A similar origination clause challenge was rejected last year by the District of Columbia District Court.     Judge Atlas also rejected the plaintiffs’ Takings Clause challenge, ruling that the mandates imposed taxes and a tax cannot violate the Takings Clause (the notion that the government would have to compensate persons from whom it collects taxes is nonsensical).  Finally, she ruled that the plaintiffs could not conceivably amend their complaint to state a cause of action and thus dismissed their case without leave to amend.

Special Enrollment Periods And Hardship Exemptions For Those With Cancelled Policies

The Centers for Medicare and Medicaid Services has also released a series of frequently asked questions (FAQs) on the website.  (The FAQs are mistakenly listed for January 3, 2013 rather than 2014, so search for them under that date until this gets fixed).  Most of these FAQs address the special enrollment period currently being used to process applications for enrollment that were received by the exchanges before the December 27, 2013 deadline but not processed by that time because of exchange error.  HHS had earlier said that there were 7000 cases in this status as of December 27.

If the exchange determines that an application has qualified for a special enrollment period due to exchange error, it will communicate this to the appropriate qualified health plan insurer.  The 834 enrollment form sent to the insurer will have a February 1, 2014 enrollment date, but the insurer will be instructed to enroll the enrollee as of January 1.  A systems limitation will not allow the exchange itself to backdate the enrollment.  The enrollee must pay the January premium no later than the due date for the February 1 premium to maintain coverage.  The insurer must bill the enrollee for the January premium.
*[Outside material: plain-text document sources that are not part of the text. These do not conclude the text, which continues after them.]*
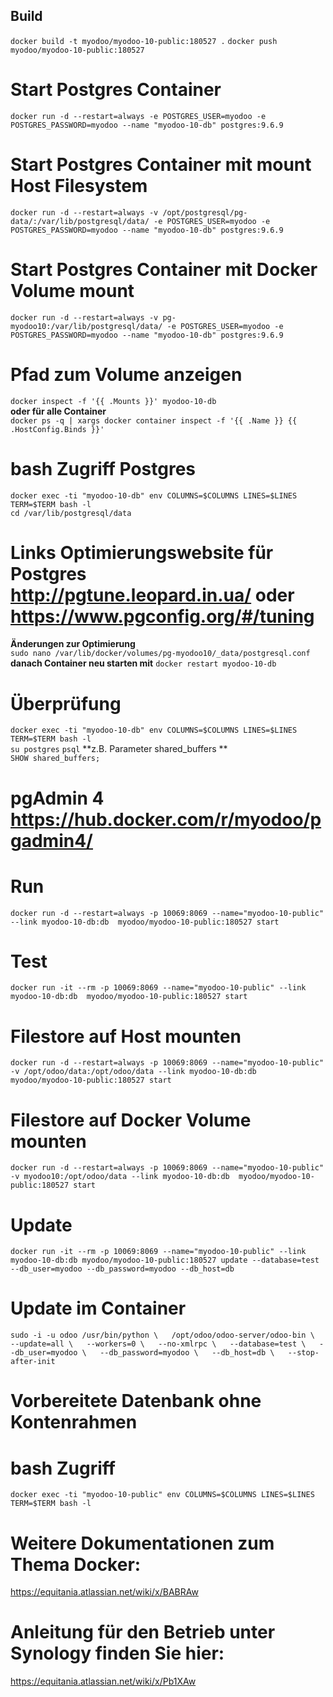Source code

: ## Build
`docker build -t myodoo/myodoo-10-public:180527 .`
`docker push myodoo/myodoo-10-public:180527`

# Start Postgres Container  
`docker run -d --restart=always -e POSTGRES_USER=myodoo -e POSTGRES_PASSWORD=myodoo --name "myodoo-10-db" postgres:9.6.9`  
  
# Start Postgres Container mit mount Host Filesystem  
`docker run -d --restart=always -v /opt/postgresql/pg-data/:/var/lib/postgresql/data/ -e POSTGRES_USER=myodoo -e POSTGRES_PASSWORD=myodoo --name "myodoo-10-db" postgres:9.6.9`  
  
# Start Postgres Container mit Docker Volume mount  
`docker run -d --restart=always -v pg-myodoo10:/var/lib/postgresql/data/ -e POSTGRES_USER=myodoo -e POSTGRES_PASSWORD=myodoo --name "myodoo-10-db" postgres:9.6.9`  
  
# Pfad zum Volume anzeigen  
`docker inspect -f '{{ .Mounts }}' myodoo-10-db`  
**oder für alle Container**  
`docker ps -q | xargs docker container inspect -f '{{ .Name }} {{ .HostConfig.Binds }}'`  
  
# bash Zugriff Postgres  
`docker exec -ti "myodoo-10-db" env COLUMNS=$COLUMNS LINES=$LINES TERM=$TERM bash -l`  
`cd /var/lib/postgresql/data`  

# Links Optimierungswebsite für Postgres http://pgtune.leopard.in.ua/ oder https://www.pgconfig.org/#/tuning   
  
**Änderungen zur Optimierung**  
`sudo nano /var/lib/docker/volumes/pg-myodoo10/_data/postgresql.conf`    
**danach Container neu starten mit** `docker restart myodoo-10-db` 

# Überprüfung    
`docker exec -ti "myodoo-10-db" env COLUMNS=$COLUMNS LINES=$LINES TERM=$TERM bash -l`    
`su postgres` 
`psql` 
**z.B. Parameter shared_buffers **  
`SHOW shared_buffers;`  

# pgAdmin 4 https://hub.docker.com/r/myodoo/pgadmin4/    
   
# Run  
`docker run -d --restart=always -p 10069:8069 --name="myodoo-10-public" --link myodoo-10-db:db  myodoo/myodoo-10-public:180527 start`      
  
# Test  
`docker run -it --rm -p 10069:8069 --name="myodoo-10-public" --link myodoo-10-db:db  myodoo/myodoo-10-public:180527 start`    
  
# Filestore auf Host mounten  
`docker run -d --restart=always -p 10069:8069 --name="myodoo-10-public" -v /opt/odoo/data:/opt/odoo/data --link myodoo-10-db:db  myodoo/myodoo-10-public:180527 start`    
   
# Filestore auf Docker Volume mounten  
`docker run -d --restart=always -p 10069:8069 --name="myodoo-10-public" -v myodoo10:/opt/odoo/data --link myodoo-10-db:db  myodoo/myodoo-10-public:180527 start`    
  
# Update  
`docker run -it --rm -p 10069:8069 --name="myodoo-10-public" --link myodoo-10-db:db myodoo/myodoo-10-public:180527 update --database=test --db_user=myodoo --db_password=myodoo --db_host=db`      
  
# Update im Container  
`sudo -i -u odoo /usr/bin/python \  
    /opt/odoo/odoo-server/odoo-bin \  
    --update=all \  
    --workers=0 \  
    --no-xmlrpc \  
    --database=test \  
    --db_user=myodoo \  
    --db_password=myodoo \  
    --db_host=db \  
    --stop-after-init`    
  
# Vorbereitete Datenbank ohne Kontenrahmen  
  
 
# bash Zugriff  
`docker exec -ti "myodoo-10-public" env COLUMNS=$COLUMNS LINES=$LINES TERM=$TERM bash -l`  
  
# Weitere Dokumentationen zum Thema Docker:  
https://equitania.atlassian.net/wiki/x/BABRAw  
  
# Anleitung für den Betrieb unter Synology finden Sie hier:  
https://equitania.atlassian.net/wiki/x/Pb1XAw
The federal exchange currently does not have the capacity to add dependents to an enrollee’s coverage.  Until that capacity is ready, insurers must add dependents themselves at the enrollee’s request.  Insurers are not expected to determine if children are eligible for Medicaid or CHIP.

Other FAQs address more technical issues.

On January 3, 2014, CMS also issued two “Questions and Answers on Options Available for Consumers with Cancelled Policies.”   This Q&A provides that persons who have received a notice that their individual health insurance policy has been cancelled and who “believe that individual market health plan options” available in their area are “unaffordable” are eligible for a hardship exemption from the individual responsibility requirement.  Affected individuals must file a hardship exemption form with the exchange and submit documentation supporting their cancellation claim to an insurer offering catastrophic coverage.

The exemption is curious as it seems to require a belief that coverage is unaffordable, but “affordability” is clearly defined in the statute and regulations  (as premiums costing more than 8 percent of modified adjusted gross income) and the affordability exemption is independent of the hardship exemption.  The earlier guidance on the cancelled-policy hardship made eligibility for the hardship exemption turn on a policy being cancelled and alternative policies being more expensive.

On January 6, 2014, the IRS released a final rule on the ACA requirement that Blue Cross and Blue Shield plans and other qualifying companies must achieve an 85 percent medical loss ratio to qualify for certain tax privileges.  This rule will not be discussed here.